Journaliste à Tablet Magazine, Yair Rosenberg considère que les théories du complot sur les Rothschild ne sont que le symptôme d’un mal plus profond : une contamination de l’ensemble du spectre politique par une culture conspirationniste qui n’a pas toujours conscience de véhiculer des préjugés antisémites.

Le 16 mars dernier, Trayon White, 33 ans, conseiller du District de Columbia (Washington DC), a accusé dans une vidéo les Rothschild de… contrôler le climat :

« Mec, il vient juste de commencer à neiger ce matin. Faut vraiment être attentif au contrôle du climat, à cette manipulation du climat. Washington arrête pas de dire: “Nous sommes une ville résistante”. C’est un modèle fondé par les Rothschild, qui contrôlent le climat pour créer des catastrophes naturelles qu’ils peuvent financer afin d’acquérir des villes. Fais attention. »

Ce genre d’accusations circule depuis plusieurs années sur internet. Les familles Rothschild et Rockefeller sont en particulier dénoncées comme cherchant à mettre en oeuvre un plan « diabolique » de manipulation du climat visant, à terme, à réduire la population nord-américaine.

Quelques heures après la révélation de ses propos par le Washington Post, Trayon White s’est excusé, expliquant qu’il combattait activement et tous les jours le racisme et les préjugés de toutes sortes : « La communauté juive a été mon alliée dans mon combat pour aider les gens. Mon intention n’était pas d’être antisémite, et je comprends que je n’aurais pas dû dire ça après en avoir parlé avec mes collègues ».

Ce n’était pas la première fois que White visait les Rothschild qu’il avait auparavant accusé de contrôler le gouvernement fédéral.
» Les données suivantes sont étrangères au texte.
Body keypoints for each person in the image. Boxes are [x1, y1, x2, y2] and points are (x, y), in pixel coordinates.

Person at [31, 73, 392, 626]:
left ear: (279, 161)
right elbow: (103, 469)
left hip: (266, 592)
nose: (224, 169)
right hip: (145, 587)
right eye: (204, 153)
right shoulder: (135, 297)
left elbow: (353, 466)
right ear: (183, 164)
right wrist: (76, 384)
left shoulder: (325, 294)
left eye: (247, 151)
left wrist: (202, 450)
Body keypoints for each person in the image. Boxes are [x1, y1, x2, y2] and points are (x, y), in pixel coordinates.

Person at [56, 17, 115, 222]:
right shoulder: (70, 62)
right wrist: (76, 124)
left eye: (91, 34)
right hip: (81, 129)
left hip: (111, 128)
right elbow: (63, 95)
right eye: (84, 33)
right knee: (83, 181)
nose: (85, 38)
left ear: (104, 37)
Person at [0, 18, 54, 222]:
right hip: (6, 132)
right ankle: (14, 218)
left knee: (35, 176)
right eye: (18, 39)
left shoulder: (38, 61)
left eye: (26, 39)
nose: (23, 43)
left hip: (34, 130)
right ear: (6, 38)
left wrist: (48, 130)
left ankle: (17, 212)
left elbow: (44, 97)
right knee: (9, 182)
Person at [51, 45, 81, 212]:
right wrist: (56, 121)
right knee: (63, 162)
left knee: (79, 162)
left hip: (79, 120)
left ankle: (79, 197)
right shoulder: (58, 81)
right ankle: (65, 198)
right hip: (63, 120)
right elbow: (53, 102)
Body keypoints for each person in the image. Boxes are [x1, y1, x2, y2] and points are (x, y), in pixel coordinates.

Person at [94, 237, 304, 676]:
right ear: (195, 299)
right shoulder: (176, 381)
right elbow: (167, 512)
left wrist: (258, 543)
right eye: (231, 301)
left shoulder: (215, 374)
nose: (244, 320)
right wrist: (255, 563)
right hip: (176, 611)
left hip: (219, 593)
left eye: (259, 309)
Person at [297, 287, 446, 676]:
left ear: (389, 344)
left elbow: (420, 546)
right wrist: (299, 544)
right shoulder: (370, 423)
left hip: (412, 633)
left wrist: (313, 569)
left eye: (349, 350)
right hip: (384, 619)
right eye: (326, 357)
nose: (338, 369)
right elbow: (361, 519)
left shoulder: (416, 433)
Dans une tribune publiée dans le Washington Post, Yair Rosenberg note que Trayon White s’est d’abord étonné de ce que ses propos aient pu être interprétés comme antisémites. « Et lorsqu’il s’est finalement excusé, poursuit le journaliste, White a tout de même affirmé qu’il n’avait aucune idée qu’il postait du contenu à caractère antisémite. Ce qui est troublant, c’est que cela est tout à fait possible ».

« Bulle cognitive »

Selon Rosenberg en effet, le vrai scandale n’est pas nécessairement qu’un jeune élu démocrate puisse croire qu’une célèbre famille juive contrôle la météo, mais qu’« il existe une bulle cognitive à l’intérieur de laquelle, apparemment, ce genre de croyance est à la fois courante et considérée comme n’étant ni aberrante ni répréhensible ».
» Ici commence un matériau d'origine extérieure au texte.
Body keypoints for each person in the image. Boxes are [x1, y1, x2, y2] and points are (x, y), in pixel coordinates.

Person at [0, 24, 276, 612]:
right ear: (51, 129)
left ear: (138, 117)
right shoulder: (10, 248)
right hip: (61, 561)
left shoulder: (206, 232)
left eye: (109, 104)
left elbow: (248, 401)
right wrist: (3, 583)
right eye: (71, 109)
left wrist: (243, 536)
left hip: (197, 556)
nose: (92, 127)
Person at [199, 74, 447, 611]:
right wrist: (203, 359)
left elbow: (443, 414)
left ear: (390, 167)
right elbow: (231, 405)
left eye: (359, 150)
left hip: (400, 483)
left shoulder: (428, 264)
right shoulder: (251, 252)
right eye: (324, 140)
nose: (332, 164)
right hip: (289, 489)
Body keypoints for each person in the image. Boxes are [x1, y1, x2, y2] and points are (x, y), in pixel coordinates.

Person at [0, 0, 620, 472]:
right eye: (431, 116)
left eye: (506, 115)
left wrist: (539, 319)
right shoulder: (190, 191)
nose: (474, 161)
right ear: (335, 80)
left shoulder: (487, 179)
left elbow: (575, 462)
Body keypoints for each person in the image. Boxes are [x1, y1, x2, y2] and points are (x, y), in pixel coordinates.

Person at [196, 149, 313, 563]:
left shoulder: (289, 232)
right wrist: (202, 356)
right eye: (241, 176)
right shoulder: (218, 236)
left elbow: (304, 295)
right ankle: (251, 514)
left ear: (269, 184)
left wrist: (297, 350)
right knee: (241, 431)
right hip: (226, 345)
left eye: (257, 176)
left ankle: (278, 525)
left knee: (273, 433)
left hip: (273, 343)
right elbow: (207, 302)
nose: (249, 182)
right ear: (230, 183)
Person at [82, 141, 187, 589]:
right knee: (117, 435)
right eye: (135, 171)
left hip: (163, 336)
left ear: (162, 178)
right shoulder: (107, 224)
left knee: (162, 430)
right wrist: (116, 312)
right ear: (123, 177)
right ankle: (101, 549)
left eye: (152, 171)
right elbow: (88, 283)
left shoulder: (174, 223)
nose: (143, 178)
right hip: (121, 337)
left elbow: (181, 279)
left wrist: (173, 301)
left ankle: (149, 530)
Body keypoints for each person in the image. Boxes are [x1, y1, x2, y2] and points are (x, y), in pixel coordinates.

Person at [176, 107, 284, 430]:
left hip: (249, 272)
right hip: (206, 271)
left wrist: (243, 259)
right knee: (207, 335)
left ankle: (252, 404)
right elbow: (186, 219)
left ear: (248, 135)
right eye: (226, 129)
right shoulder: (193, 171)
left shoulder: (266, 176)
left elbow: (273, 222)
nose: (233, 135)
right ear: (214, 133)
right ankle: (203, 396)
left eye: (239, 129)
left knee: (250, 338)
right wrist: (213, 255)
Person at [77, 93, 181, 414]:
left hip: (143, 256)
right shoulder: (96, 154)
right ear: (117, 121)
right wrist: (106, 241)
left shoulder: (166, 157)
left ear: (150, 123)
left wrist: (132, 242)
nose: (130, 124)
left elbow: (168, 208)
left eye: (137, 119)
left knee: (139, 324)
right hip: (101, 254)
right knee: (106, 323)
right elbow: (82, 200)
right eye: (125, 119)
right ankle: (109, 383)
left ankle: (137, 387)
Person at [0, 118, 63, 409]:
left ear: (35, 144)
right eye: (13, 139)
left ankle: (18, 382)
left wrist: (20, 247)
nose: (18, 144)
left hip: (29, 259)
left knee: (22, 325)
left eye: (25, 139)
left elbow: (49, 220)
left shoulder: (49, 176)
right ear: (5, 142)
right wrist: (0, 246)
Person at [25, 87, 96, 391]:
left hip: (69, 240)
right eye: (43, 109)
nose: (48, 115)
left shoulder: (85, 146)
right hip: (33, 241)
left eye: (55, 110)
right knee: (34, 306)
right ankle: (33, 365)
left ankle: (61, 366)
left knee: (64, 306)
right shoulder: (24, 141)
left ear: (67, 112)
« Un troll anonyme, quelle que soit son appartenance politique, qui diffuse des théories du complot antisémites sur les réseaux sociaux, c’est le signe d’une âme brisée. […] Mais des personnalités publiques qui se sentent libres de partager, en toute désinvolture, de tels contenus sur leur fil d’actualité, c’est le signe d’une culture brisée. Cela signifie qu’ils ne s’attendent à subir aucun opprobre de la part de leur famille idéologique […]. Ces gens peuvent protester avec passion qu’ils sont contre l’antisémitisme alors même que, de toute évidence, ils échouent à le reconnaître quand il devrait leur sauter aux yeux », poursuit Yair Rosenberg.

Rappelant que les contenus complotistes cumulent des millions de vues sur des plateformes comme YouTube et que « du théoricien du complot d’extrême droite Alex Jones au fondateur de la Nation of Islam, Louis Farrakhan, tous ont fulminé contre les Rothschild », le journaliste estime que « même si l’existence de ces bulles de désinformation […] sont de plus en plus visibles, nombreux sont ceux qui continuent de nier les inévitables accès d’antisémitisme ainsi provoqués, les qualifiant d’incidents isolés ». Et cela se vérifierait aussi bien à droite qu’à gauche : « La réalité est que la culture conspirationniste antisémite et ses postulats sur les juifs contaminent l’ensemble du spectre politique » conclue-t-il.